The challenge ahead is beyond seeking trends and sector rotations. It is vital to focus on specific ideas. In "controlling the controllable" stock specific ideas below.
MACRO LEVELS:
Crude: Attempting to bottom above $70 in the near-term. Intermediate-term data suggests further downside/ consolidation ahead.
US 10 year yield: Becoming oversold in the near-term. Stabilizing near the 4.60% levels.
Gold: Sideway action continues. Trading in a narrow range between $670-650.
Japanese Yen: Further signs of bottoming. Currency is up more than 8% since June 22 lows.
S&P 500: Near-term oversold. Attempting to stabilize between 1440-1460 levels. Major resistance level at 1480.
FXI (FTSE/China 25 Index): Attempting to bottom near 120-130 level as it holds above its 200 day moving average.
Consumer Staples:
CQB (Chiquita Brands): Following a sharp sell-off after earnings season, stock is oversold and poised for a recovery. Timely entry points around $12/14 levels.
WFMI (Whole Food Markets): Holding above long-term support of $40. After 1 ½ years of underperformance, stock offers appealing entry points.
Technology:
INTU (Intuit): At a buy point with major support at $28.
BRCM (Broadcom): Further strength developing.

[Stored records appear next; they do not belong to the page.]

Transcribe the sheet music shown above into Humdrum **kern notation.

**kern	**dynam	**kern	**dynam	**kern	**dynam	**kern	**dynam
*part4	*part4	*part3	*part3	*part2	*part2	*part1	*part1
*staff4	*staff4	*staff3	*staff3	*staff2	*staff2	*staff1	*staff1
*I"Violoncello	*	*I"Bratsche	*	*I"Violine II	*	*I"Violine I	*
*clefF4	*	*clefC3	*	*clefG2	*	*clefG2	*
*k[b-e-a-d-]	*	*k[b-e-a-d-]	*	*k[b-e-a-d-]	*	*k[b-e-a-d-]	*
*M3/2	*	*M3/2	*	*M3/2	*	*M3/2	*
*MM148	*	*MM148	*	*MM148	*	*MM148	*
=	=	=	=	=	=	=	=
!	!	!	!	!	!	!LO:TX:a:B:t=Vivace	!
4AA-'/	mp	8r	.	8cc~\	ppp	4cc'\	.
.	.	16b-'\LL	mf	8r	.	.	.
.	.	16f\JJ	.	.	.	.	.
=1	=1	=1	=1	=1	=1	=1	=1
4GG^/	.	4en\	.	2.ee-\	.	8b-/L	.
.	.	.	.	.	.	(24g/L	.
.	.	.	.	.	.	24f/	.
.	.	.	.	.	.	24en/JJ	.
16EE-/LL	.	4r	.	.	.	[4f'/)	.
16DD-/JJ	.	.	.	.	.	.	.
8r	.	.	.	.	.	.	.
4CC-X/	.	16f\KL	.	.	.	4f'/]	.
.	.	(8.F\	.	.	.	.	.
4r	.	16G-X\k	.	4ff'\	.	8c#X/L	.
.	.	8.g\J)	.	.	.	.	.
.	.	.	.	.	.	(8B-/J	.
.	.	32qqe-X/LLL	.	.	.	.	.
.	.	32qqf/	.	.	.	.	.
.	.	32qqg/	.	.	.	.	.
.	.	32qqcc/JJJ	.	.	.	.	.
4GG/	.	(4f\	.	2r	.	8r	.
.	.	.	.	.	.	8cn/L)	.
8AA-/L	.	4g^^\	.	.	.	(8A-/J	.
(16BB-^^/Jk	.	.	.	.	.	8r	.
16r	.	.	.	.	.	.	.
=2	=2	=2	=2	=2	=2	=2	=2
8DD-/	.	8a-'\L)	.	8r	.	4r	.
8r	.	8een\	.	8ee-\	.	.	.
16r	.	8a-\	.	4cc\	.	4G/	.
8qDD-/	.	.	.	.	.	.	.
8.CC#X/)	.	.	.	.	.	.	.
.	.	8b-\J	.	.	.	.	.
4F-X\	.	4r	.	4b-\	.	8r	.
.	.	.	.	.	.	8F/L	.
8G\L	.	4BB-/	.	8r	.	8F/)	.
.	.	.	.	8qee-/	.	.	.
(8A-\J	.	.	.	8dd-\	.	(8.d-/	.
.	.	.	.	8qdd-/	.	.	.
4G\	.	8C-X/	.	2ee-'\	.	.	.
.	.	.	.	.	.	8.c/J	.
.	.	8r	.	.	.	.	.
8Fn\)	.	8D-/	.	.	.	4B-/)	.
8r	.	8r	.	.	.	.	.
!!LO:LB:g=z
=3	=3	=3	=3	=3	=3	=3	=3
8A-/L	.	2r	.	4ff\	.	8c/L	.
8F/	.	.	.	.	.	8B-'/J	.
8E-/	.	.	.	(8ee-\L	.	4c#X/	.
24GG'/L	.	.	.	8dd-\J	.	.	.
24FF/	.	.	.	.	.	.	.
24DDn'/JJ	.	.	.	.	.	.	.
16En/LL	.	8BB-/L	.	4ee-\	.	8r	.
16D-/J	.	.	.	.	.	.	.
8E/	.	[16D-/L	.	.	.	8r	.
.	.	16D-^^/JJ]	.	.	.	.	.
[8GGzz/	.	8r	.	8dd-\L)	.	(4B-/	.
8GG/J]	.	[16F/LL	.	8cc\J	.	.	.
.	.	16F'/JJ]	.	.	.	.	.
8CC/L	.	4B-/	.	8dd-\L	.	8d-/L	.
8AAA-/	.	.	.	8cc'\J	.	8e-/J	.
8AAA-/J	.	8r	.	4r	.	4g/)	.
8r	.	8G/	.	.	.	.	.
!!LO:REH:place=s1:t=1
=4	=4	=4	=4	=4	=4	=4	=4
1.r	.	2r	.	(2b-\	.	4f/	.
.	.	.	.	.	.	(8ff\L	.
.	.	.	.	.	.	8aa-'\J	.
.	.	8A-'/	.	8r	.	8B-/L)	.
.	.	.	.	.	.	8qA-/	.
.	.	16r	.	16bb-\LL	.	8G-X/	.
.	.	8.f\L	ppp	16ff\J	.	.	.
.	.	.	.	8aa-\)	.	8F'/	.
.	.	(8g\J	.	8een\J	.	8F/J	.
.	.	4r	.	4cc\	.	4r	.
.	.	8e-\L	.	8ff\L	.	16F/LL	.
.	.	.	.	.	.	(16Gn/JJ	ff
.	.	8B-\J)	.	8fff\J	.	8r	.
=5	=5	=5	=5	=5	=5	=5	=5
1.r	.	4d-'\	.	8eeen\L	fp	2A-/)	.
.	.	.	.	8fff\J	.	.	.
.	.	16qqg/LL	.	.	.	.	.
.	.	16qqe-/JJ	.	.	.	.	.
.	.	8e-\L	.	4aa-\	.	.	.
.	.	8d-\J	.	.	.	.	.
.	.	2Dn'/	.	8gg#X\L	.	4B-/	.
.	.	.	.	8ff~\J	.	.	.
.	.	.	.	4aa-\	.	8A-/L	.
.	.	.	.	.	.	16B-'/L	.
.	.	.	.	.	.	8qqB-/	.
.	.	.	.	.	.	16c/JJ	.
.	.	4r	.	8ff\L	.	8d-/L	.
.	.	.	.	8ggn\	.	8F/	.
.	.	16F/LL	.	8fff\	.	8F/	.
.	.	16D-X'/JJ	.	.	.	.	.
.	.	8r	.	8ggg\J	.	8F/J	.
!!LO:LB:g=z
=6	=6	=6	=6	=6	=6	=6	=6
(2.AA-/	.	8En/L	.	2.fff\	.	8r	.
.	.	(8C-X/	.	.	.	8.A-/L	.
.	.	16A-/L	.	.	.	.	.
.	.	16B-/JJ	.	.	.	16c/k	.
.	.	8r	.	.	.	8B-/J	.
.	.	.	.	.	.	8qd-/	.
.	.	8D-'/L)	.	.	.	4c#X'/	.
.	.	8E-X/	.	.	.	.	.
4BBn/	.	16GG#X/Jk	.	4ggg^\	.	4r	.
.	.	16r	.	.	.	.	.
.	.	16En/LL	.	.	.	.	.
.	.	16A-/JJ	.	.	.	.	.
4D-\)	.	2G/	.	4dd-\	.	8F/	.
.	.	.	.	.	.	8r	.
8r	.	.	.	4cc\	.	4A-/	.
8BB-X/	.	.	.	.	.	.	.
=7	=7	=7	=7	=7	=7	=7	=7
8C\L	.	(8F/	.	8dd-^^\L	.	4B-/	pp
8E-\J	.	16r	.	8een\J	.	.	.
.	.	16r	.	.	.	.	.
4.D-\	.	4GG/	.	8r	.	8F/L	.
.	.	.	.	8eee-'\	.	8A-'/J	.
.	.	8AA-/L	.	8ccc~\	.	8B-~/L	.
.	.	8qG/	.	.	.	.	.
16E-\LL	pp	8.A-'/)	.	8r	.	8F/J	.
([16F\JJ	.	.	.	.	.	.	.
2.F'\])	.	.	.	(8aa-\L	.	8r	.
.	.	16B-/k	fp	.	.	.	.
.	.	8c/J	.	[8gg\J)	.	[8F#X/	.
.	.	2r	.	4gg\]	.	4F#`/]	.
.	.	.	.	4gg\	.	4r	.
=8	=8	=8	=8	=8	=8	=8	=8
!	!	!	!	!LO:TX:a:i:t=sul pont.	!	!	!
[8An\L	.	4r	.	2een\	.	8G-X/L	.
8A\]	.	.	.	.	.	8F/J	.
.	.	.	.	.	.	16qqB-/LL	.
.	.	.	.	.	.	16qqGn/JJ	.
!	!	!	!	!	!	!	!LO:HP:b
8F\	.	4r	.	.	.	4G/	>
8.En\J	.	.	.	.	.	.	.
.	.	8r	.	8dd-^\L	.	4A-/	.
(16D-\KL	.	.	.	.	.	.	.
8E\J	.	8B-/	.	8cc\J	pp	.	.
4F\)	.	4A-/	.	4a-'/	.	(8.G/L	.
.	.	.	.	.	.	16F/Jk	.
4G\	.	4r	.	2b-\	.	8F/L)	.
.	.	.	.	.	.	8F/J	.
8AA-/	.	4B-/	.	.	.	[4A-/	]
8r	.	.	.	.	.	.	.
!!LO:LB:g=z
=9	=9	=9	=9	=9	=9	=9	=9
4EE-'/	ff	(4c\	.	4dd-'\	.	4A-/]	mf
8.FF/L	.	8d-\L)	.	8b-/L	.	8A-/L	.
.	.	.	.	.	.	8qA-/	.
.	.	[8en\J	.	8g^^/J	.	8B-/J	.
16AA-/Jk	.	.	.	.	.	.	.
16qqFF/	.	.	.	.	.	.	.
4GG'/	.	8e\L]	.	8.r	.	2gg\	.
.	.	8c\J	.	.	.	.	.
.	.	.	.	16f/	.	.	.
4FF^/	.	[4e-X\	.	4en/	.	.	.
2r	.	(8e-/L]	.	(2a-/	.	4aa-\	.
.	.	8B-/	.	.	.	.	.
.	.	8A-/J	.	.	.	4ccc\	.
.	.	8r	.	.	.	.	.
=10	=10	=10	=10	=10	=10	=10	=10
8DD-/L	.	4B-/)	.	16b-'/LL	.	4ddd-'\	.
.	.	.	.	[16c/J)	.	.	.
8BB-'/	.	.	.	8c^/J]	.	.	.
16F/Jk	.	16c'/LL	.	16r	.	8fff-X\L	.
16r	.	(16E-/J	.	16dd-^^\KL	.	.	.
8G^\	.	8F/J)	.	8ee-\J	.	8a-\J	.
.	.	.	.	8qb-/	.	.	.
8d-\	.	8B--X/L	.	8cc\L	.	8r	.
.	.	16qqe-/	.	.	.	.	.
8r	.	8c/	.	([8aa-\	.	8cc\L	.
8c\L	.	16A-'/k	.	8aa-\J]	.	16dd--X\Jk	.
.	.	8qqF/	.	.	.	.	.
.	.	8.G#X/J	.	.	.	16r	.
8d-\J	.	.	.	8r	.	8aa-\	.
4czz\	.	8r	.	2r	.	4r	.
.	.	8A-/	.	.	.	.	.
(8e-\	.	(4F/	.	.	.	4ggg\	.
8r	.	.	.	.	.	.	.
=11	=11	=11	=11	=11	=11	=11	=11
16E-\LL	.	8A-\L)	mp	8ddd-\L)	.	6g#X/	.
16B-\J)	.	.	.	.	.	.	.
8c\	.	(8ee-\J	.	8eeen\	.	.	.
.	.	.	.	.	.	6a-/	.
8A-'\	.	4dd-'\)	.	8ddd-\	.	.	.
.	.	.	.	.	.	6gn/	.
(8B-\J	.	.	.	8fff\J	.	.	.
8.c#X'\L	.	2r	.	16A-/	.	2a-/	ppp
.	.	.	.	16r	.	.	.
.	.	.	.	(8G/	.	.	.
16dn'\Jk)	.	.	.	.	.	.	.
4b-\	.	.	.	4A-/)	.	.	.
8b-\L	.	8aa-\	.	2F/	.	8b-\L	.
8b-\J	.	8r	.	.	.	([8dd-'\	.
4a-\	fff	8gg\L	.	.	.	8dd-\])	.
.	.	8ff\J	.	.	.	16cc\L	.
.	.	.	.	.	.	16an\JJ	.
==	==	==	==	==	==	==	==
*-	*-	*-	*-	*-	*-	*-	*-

Increase exposure.
MOT (Motorola): Bottoming between $14-16 range in anticipation of improving fundamentals.
SNDK (Sandisk): Further signs of strength. Above $50 trend remains positive.
TLAB (Tellabs): At long-term support of $10 with attractive risk/reward.
Healthcare:
JNJ (Johnson & Johnson): Offers a large cap exposure in healthcare. Accumulate between $60-62 levels.
ABI (Applera Biosystems): Following multi-year underperformance, ABI is showing early signs of bottoming. Add on near-term pullbacks.
GENZ (Genzyme): Strong support level at $60. Stock is positioned for a long-term recovery.
BMRN: (BioMarin Pharmaceutical): Uptrend intact since Q2 2005. Add on any weakness.
Media:
CMCSA (Comcast): Near-term oversold. Attractive entry point near $25-26 range.
DTV (DIRECTV Group): After trading sideways in 2007, the stock is bottoming around $22 with improving fundamentals.
GMST (Gemstar): Near-term consolidation as it attempts to bottom. Buying opportunity around $5-50.
Telecommunication
VZ (Verizon Communications): Remains at a buy point between $40-42.